Monday, June 8, 2015

That is SO last week

Last Monday, the U.S. Supreme Court issued its long-awaited opinion in EEOC v. Abercrombie & Fitch, a religious accommodation case that arose when an applicant claimed that she was not hired because her religious beliefs require that she wears a hijab, or cloth hair cover. At issue in the case was what a plaintiff must show to prevail in such a case.  The Court wrote, “To prevail in a disparate-treatment claim, an applicant need show only that his need for an accommodation was a motivating factor in the employer’s decision, not that the employer had knowledge of his need.” Abercrombie had asserted in its defense that the applicant did not ask for a religious accommodation and that her hijab would have violated the company’s dress code. Writing for an eight-Justice majority, Justice Scalia held that Abercrombie’s actual knowledge of the need for a reasonable accommodation was not before the court, only the retail store’s motive in rejecting an applicant it believed could require a reasonable accommodation due to her religious beliefs.
In other developments:
  • Store detectives at CVS are suing the pharmacy chain for race discrimination, claiming they were directed to racially profile customers for theft investigation.

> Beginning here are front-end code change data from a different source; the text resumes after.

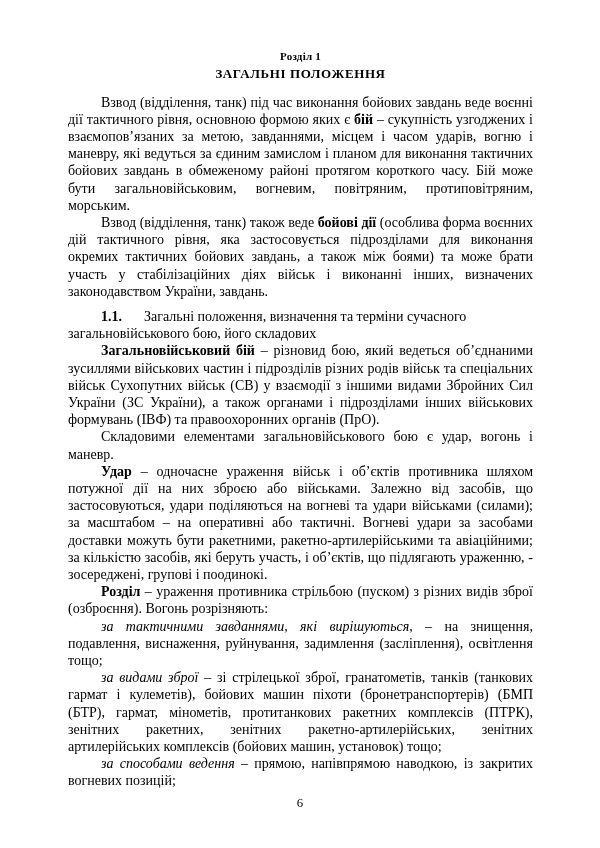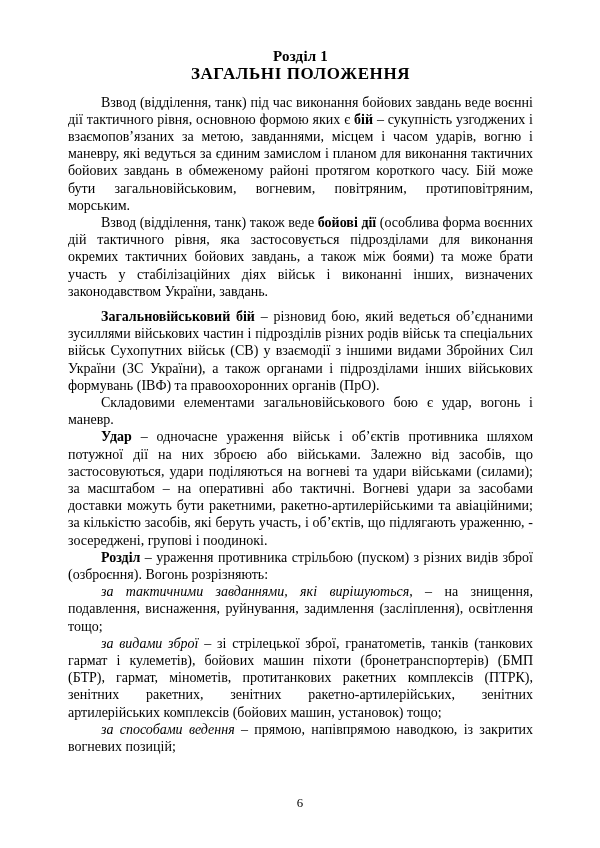--- a/index.html
+++ b/index.html
@@ -23,27 +23,27 @@
     position: absolute;
     left: 68px;
     top: 48px;
     width: 465px;
   }
   .heading-block {
     text-align: center;
     margin: 0 0 12px 0;
   }
   .heading-line-1 {
-    font-size: 15px;
+    font-size: 11px;
     font-weight: bold;
     line-height: 16.5px;
     letter-spacing: 0.2px;
   }
   .heading-line-2 {
-    font-size: 17px;
+    font-size: 13px;
     font-weight: bold;
     line-height: 17px;
     letter-spacing: 0.6px;
   }
   p.para {
     margin: 0;
     font-size: 14px;
     line-height: 17.2px;
     text-align: justify;
     text-indent: 33px;
@@ -95,20 +95,22 @@
 
     <p class="para"><span>Взвод (відділення, танк) під час виконання бойових завдань веде воєнні дії тактичного рівня, основною формою яких є </span><span class="b">бій</span><span> – сукупність узгоджених і взаємопов’язаних за метою, завданнями, місцем і часом ударів, вогню і маневру, які ведуться за єдиним замислом і планом для виконання тактичних бойових завдань в обмеженому районі протягом короткого часу. Бій може бути загальновійськовим, вогневим, повітряним, протиповітряним, морським.</span></p>
 
     <p class="para"><span>Взвод (відділення, танк) також веде </span><span class="b">бойові дії</span><span> (особлива форма воєнних дій тактичного рівня, яка застосовується підрозділами для виконання окремих тактичних бойових завдань, а також між боями) та може брати участь у стабілізаційних діях військ і виконанні інших, визначених законодавством України, завдань.</span></p>
 
     <div class="spacer-sm"></div>
 
 
     <div class="spacer-sm"></div>
 
+    <p class="para"><span class="num">1.1.</span><span class="num-gap"></span><span>Загальні положення, визначення та терміни сучасного</span></p>
+    <p class="para no-indent">загальновійськового бою, його складових</p>
 
     <p class="para"><span class="b">Загальновійськовий бій</span><span> – різновид бою, який ведеться об’єднаними зусиллями військових частин і підрозділів різних родів військ та спеціальних військ Сухопутних військ (СВ) у взаємодії з іншими видами Збройних Сил України (ЗС України), а також органами і підрозділами інших військових формувань (ІВФ) та правоохоронних органів (ПрО).</span></p>
 
 
     <p class="para">Складовими елементами загальновійськового бою є удар, вогонь і маневр.</p>
 
     <p class="para"><span class="b">Удар</span><span> – одночасне ураження військ і об’єктів противника шляхом потужної дії на них зброєю або військами. Залежно від засобів, що застосовуються, удари поділяються на вогневі та удари військами (силами); за масштабом – на оперативні або тактичні. Вогневі удари за засобами доставки можуть бути ракетними, ракетно-артилерійськими та авіаційними; за кількістю засобів, які беруть участь, і об’єктів, що підлягають ураженню, - зосереджені, групові і поодинокі.</span></p>
 
     <p class="para"><span class="b">Розділ</span><span> – ураження противника стрільбою (пуском) з різних видів зброї (озброєння). Вогонь розрізняють:</span></p>
 

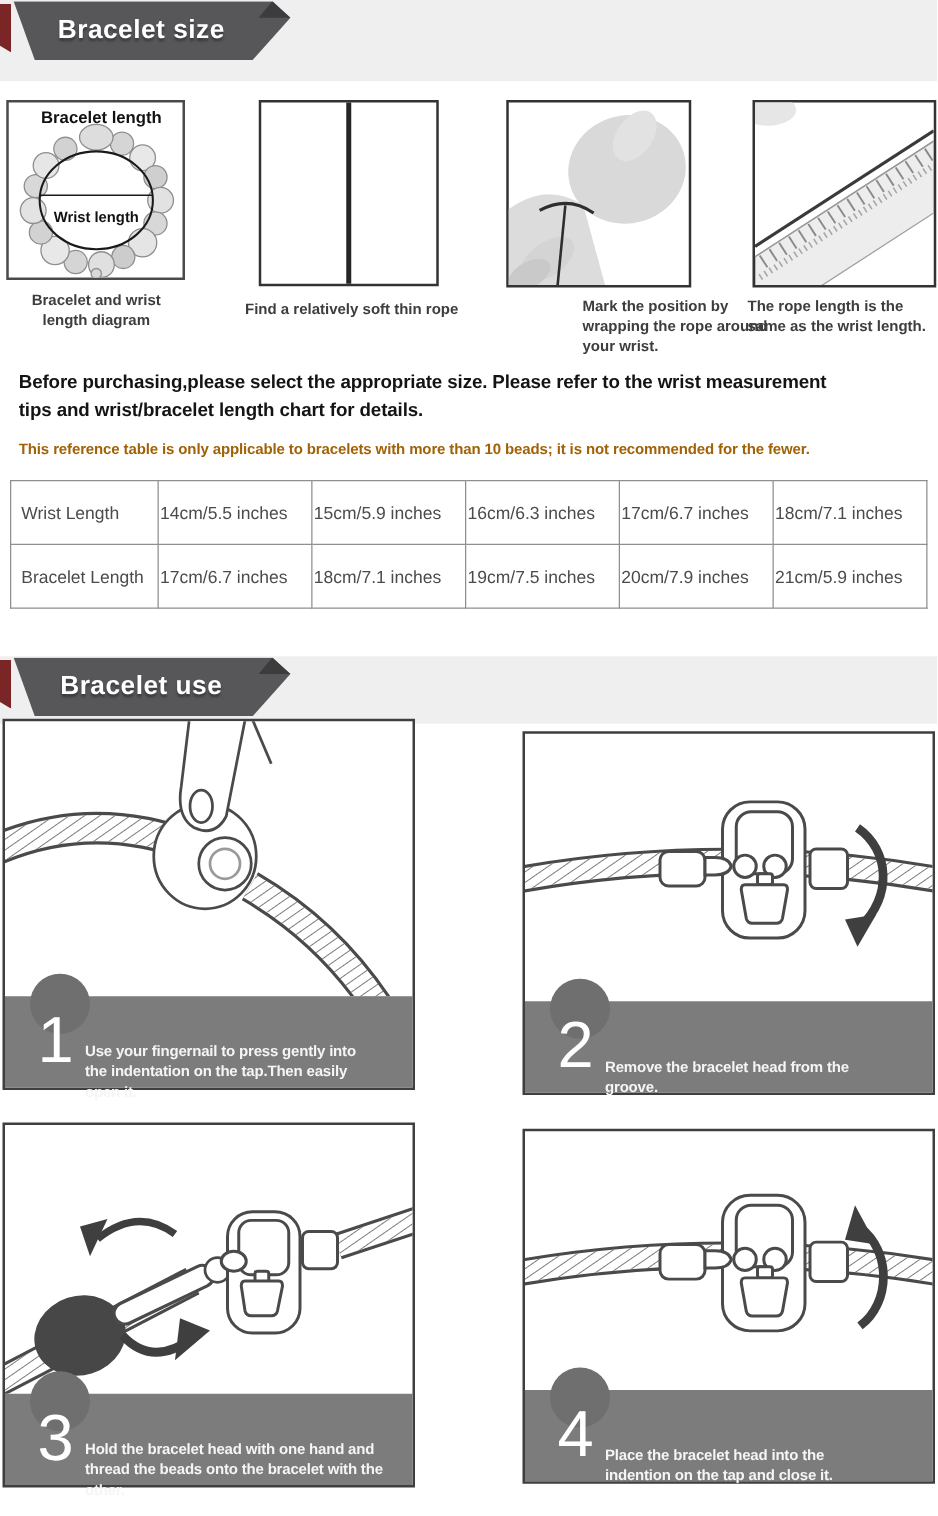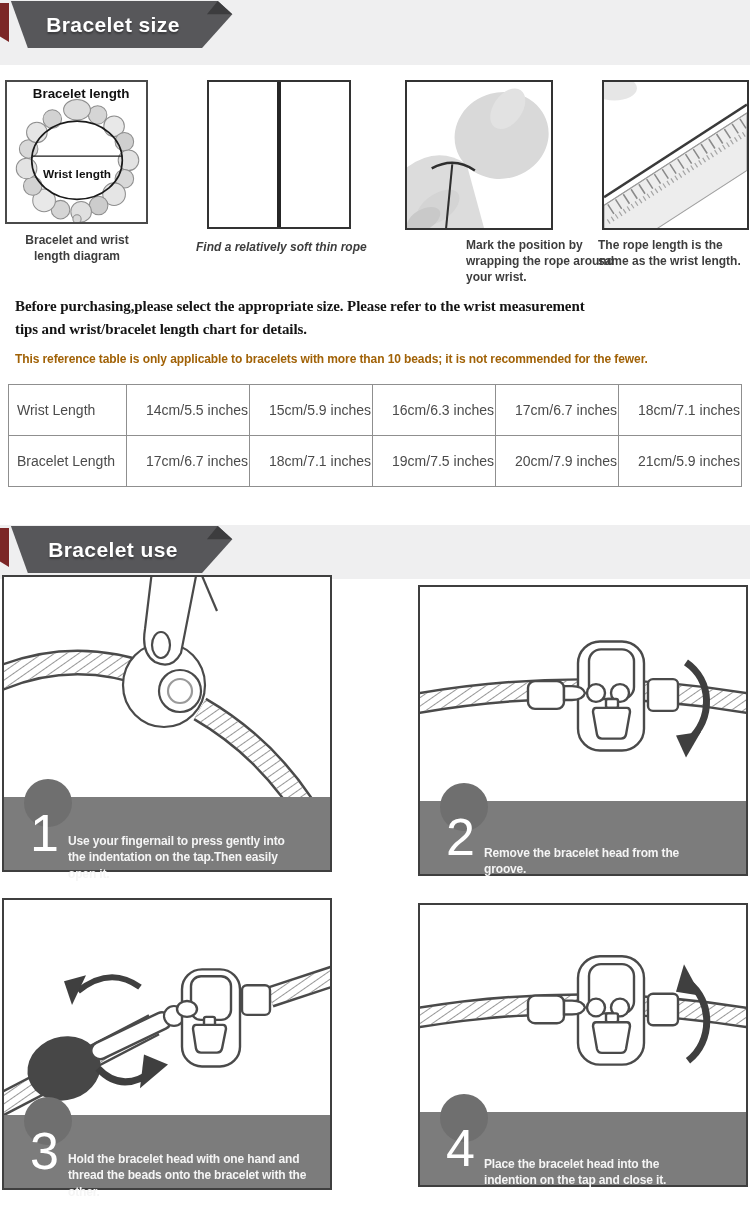--- a/index.html
+++ b/index.html
@@ -25,32 +25,32 @@
   .imgbox{position:absolute;background:#fff;border:2px solid #333;}
   #box1{left:5px;top:80px;width:139px;height:140px;border-color:#4a4a4a;}
   #box2{left:207px;top:80px;width:140px;height:145px;}
   #box3{left:405px;top:80px;width:144px;height:146px;}
   #box4{left:602px;top:80px;width:143px;height:146px;}
   .imgbox svg{display:block;width:100%;height:100%;}
   #rope-line{position:absolute;left:50%;top:0;bottom:0;width:4px;margin-left:-2px;background:#262626;}
 
   .cap{position:absolute;font-weight:700;font-size:12px;color:#3d3d3d;line-height:1.32;white-space:pre-line;}
   #cap1{left:2px;top:233px;width:150px;text-align:center;}
-  #cap2{left:196px;top:240px;white-space:nowrap;font-style:italic;}
+  #cap2{left:196px;top:240px;white-space:nowrap;}
   #cap3{left:424px;top:238px;width:175px;margin-left:42px;}
   #cap4{left:598px;top:238px;width:165px;}
 
   
   #intro{position:absolute;left:15px;top:295px;width:728px;font-size:15px;font-weight:700;
-         color:#141414;line-height:1.5;white-space:pre-line;letter-spacing:-.1px;font-family:Liberation Serif, serif;}
+         color:#141414;line-height:1.5;white-space:pre-line;letter-spacing:-.1px;}
   #note{position:absolute;left:15px;top:352px;font-size:12px;font-weight:700;color:#a16207;
         white-space:nowrap;letter-spacing:-.1px;}
   #sizetable{position:absolute;left:8px;top:384px;width:734px;border-collapse:collapse;
              table-layout:fixed;font-size:14px;color:#4b4b4b;background:#fff;}
-  #sizetable td{border:1px solid #8f8f8f;height:48px;text-align:right;font-weight:400;overflow:hidden;}
+  #sizetable td{border:1px solid #8f8f8f;height:48px;text-align:left;font-weight:400;overflow:hidden;}
   #sizetable td.rowhead{text-align:left;padding-left:8px;}
 
   
   .panel{position:absolute;background:#fff;border:2px solid #3f3f3f;}
   #panel1{left:2px;top:575px;width:326px;height:293px;}
   #panel2{left:418px;top:585px;width:326px;height:287px;}
   #panel3{left:2px;top:898px;width:326px;height:288px;}
   #panel4{left:418px;top:903px;width:326px;height:280px;}
   .illus{position:absolute;left:0;top:0;width:100%;height:calc(100% - 73px);}
   .stepbar{position:absolute;left:0;right:0;bottom:0;height:73px;background:#7c7c7c;}

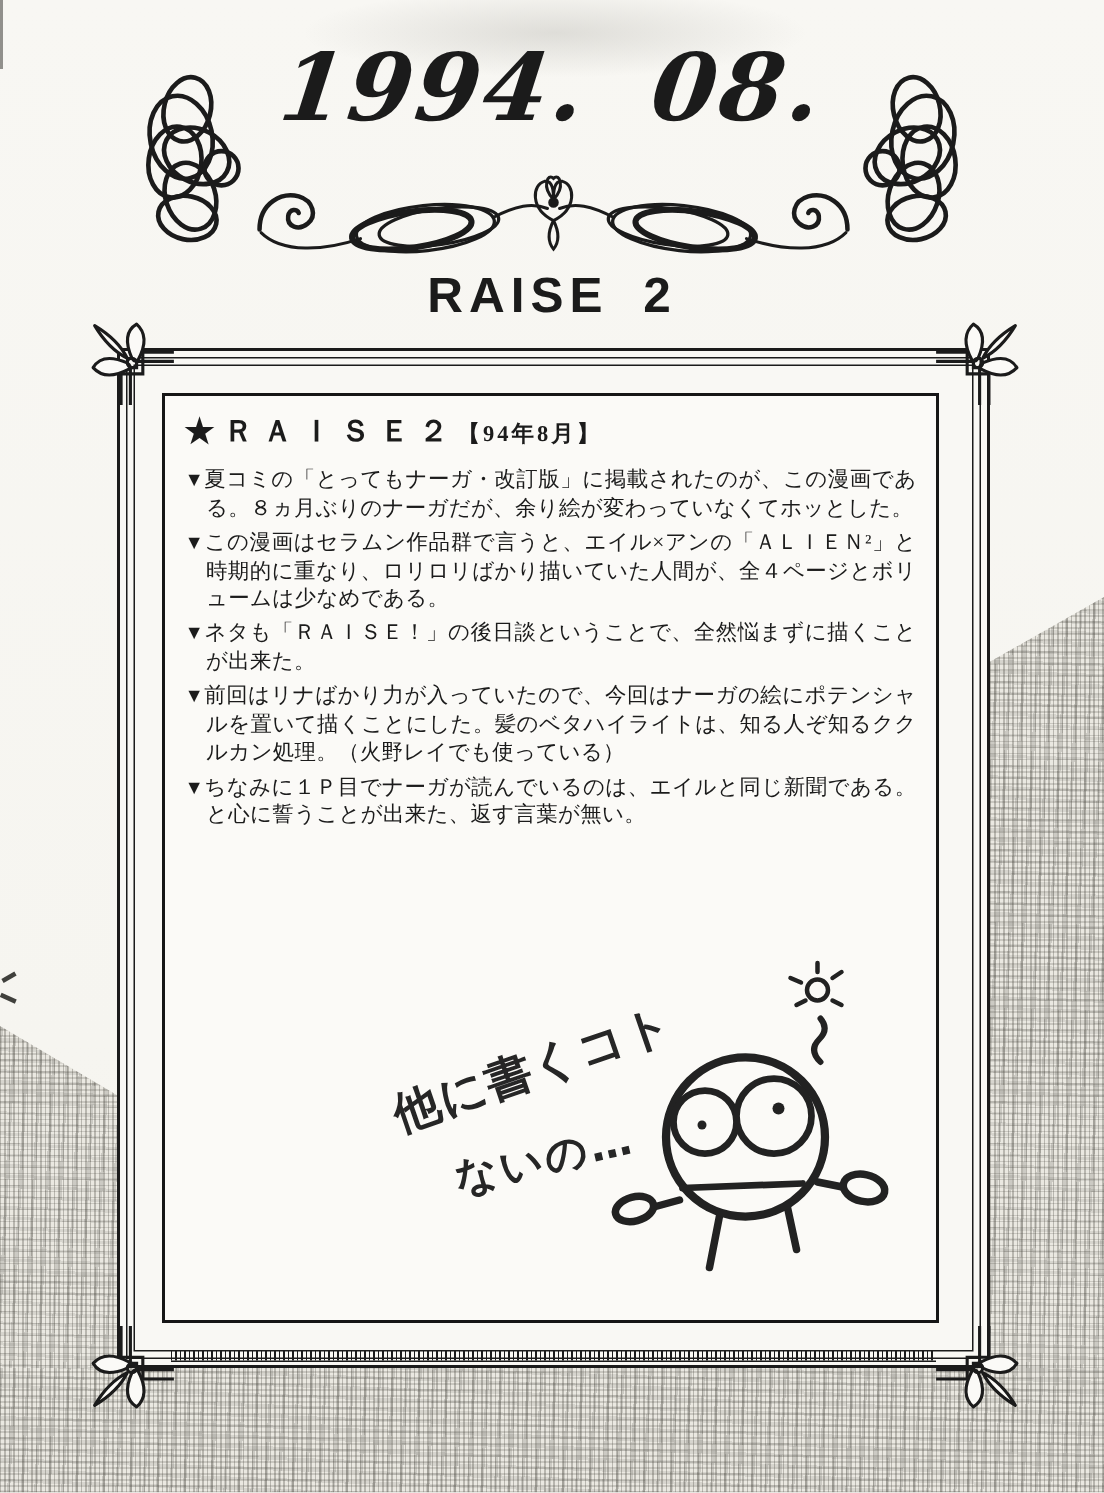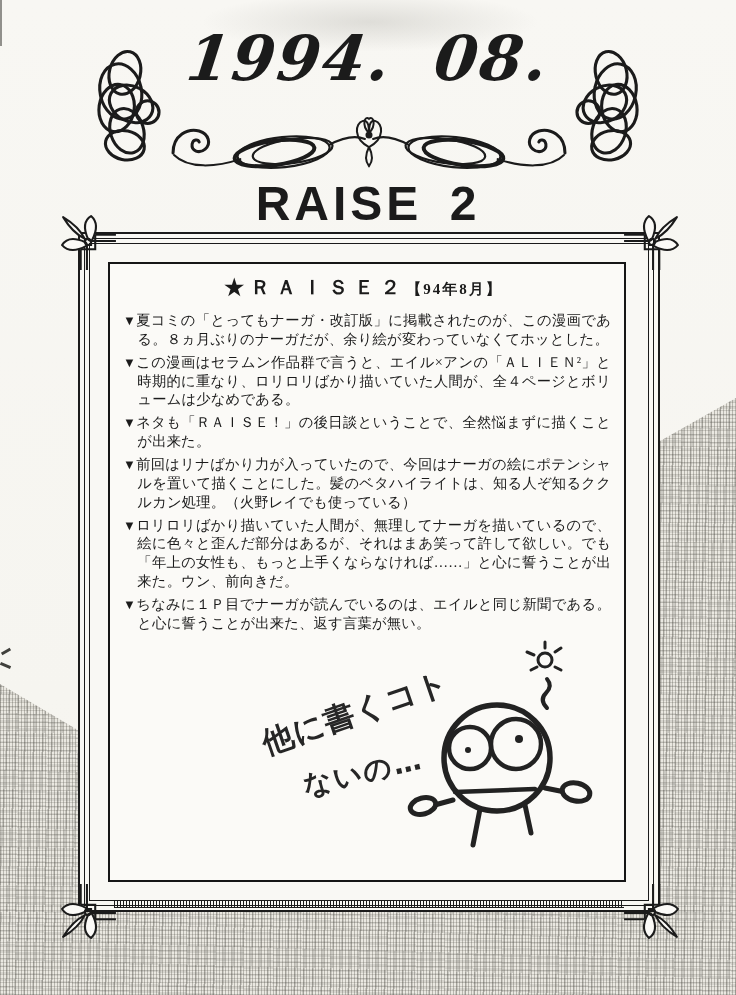--- a/index.html
+++ b/index.html
@@ -28,42 +28,42 @@
   .date-title{position:absolute;left:0;top:28px;width:736px;margin:0;
               text-align:center;font-family:"DejaVu Serif",serif;
               font-style:italic;font-weight:bold;font-size:62px;line-height:1;
               letter-spacing:2px;word-spacing:20px;transform:skewX(-7deg);}
   .flourish{position:absolute;width:92px;height:122px;}
   .flourish-left {left:82px; top:46px;}
   .flourish-right{left:562px;top:46px;transform:scaleX(-1);}
   .divider-svg{position:absolute;left:168px;top:110px;width:402px;height:64px;}
   .series-title{position:absolute;left:0;top:180px;width:736px;margin:0;
                 text-align:center;font-family:"Liberation Sans",sans-serif;
-                font-weight:bold;font-size:48px;line-height:1;
+                font-weight:bold;font-size:33px;line-height:1;
                 letter-spacing:4px;word-spacing:10px;}
 
   
   .frame{position:absolute;left:78px;top:232px;width:578px;height:676px;
          border:2px solid #1b1b1b;background:#f9f8f4;z-index:2;}
   .frame::before{content:"";position:absolute;inset:4px;border:1px solid #1b1b1b;}
   .frame::after {content:"";position:absolute;inset:9px;border:1px solid #1b1b1b;}
   .frame-ticks{position:absolute;left:34px;right:34px;bottom:2px;height:7px;
                background:repeating-linear-gradient(90deg,#1b1b1b 0 1px, rgba(0,0,0,0) 1px 3px);
                border-bottom:1px solid #1b1b1b;}
   .corner{position:absolute;width:58px;height:58px;z-index:4;}
   .corner-tl{left:60px; top:214px;}
   .corner-tr{left:622px;top:214px;transform:scaleX(-1);}
   .corner-bl{left:60px; top:882px;transform:scaleY(-1);}
   .corner-br{left:622px;top:882px;transform:rotate(180deg);}
 
   
   .panel{position:absolute;left:108px;top:262px;width:518px;height:620px;
          border:2px solid #161616;background:#fbfaf7;z-index:3;
          box-sizing:border-box;padding:8px 13px 0 13px;}
-  .panel-header{display:flex;justify-content:center;align-items:baseline;
+  .panel-header{display:flex;justify-content:flex-start;align-items:baseline;
                 margin:2px 7px 10px 0;}
   .panel-heading{font-size:20px;font-weight:bold;letter-spacing:6px;white-space:nowrap;}
   .panel-date{font-size:15px;font-weight:bold;letter-spacing:2px;white-space:nowrap;}
   .bullets{font-size:14.3px;line-height:1.32;letter-spacing:0.2px;text-align:justify;}
   .bullet{padding-left:1em;text-indent:-1em;margin:4px 0 1px 0;}
   .bullet .marker{font-size:13px;}
 
   
   .caption{position:absolute;z-index:5;font-family:"DejaVu Sans",sans-serif;
            font-weight:bold;color:#262626;white-space:nowrap;}
@@ -199,21 +199,20 @@
   <div class="panel">
     <div class="panel-header">
       <span class="panel-heading">★ＲＡＩＳＥ２</span>
       <span class="panel-date">【94年8月】</span>
     </div>
     <div class="bullets">
       <p class="bullet"><span class="marker">▼</span><span>夏コミの「とってもナーガ・改訂版」に掲載されたのが、この漫画である。８ヵ月ぶりのナーガだが、余り絵が変わっていなくてホッとした。</span></p>
       <p class="bullet"><span class="marker">▼</span><span>この漫画はセラムン作品群で言うと、エイル×アンの「ＡＬＩＥＮ²」と時期的に重なり、ロリロリばかり描いていた人間が、全４ページとボリュームは少なめである。</span></p>
       <p class="bullet"><span class="marker">▼</span><span>ネタも「ＲＡＩＳＥ！」の後日談ということで、全然悩まずに描くことが出来た。</span></p>
       <p class="bullet"><span class="marker">▼</span><span>前回はリナばかり力が入っていたので、今回はナーガの絵にポテンシャルを置いて描くことにした。髪のベタハイライトは、知る人ぞ知るククルカン処理。（火野レイでも使っている）</span></p>
-      <p class="bullet"><span class="marker">▼</span><span>ロリロリばかり描いていた人間が、無理してナーガを描いているので、絵に色々と歪んだ部分はあるが、それはまあ笑って許して欲しい。でも「年上の女性も、もっと上手くならなければ……」と心に誓うことが出来た。ウン、前向きだ。</span></p>
       <p class="bullet"><span class="marker">▼</span><span>ちなみに１Ｐ目でナーガが読んでいるのは、エイルと同じ新聞である。と心に誓うことが出来た、返す言葉が無い。</span></p>
     </div>
   </div>
 
   <div class="caption caption-1">他に書くコト</div>
   <div class="caption caption-2">ないの…</div>
 
   <svg class="doodle-svg" viewBox="0 0 240 240">
     <g fill="none" stroke="#222222" stroke-linecap="round">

  • OSHA issued guidance on transgender use of bathrooms in the workplace.
  • A dental lab and manufacturer will pay $115,000 to settle claims with the OFCCP over systemic discrimination that included the use of a dexterity tests and gender stereotyping.
  • The U.S. government’s Office of Personnel Management suffered a massive breach of 4 million personnel records.
  • Corporate Counsel asked if social media use could violate restrictive covenants.
  • SHRM’s HR Magazine covered high-tech employee monitoring.
  • Oregon Governor Kate Brown signed a law making it illegal for employers to require employees to have and maintain social media accounts.
  • Fast Company asked if our “brain waves” will replace passwords.
  • While many employers wish they could jam employee’s personal cell phones, this science teacher learned that jamming calls is against the law.
  • FMLA Insights covered a unique case on what constitutes notice of the need for FMLA leave.
  • Staples entered into a settlement following a U.S. Department of Labor suit over its failure to notify and give FMLA protections to an employee.
Wage & Hour
  • The Sixth Circuit Court of Appeals held that an employee’s own testimony may be sufficient to get to a jury in an off-the-clock FLSA claim.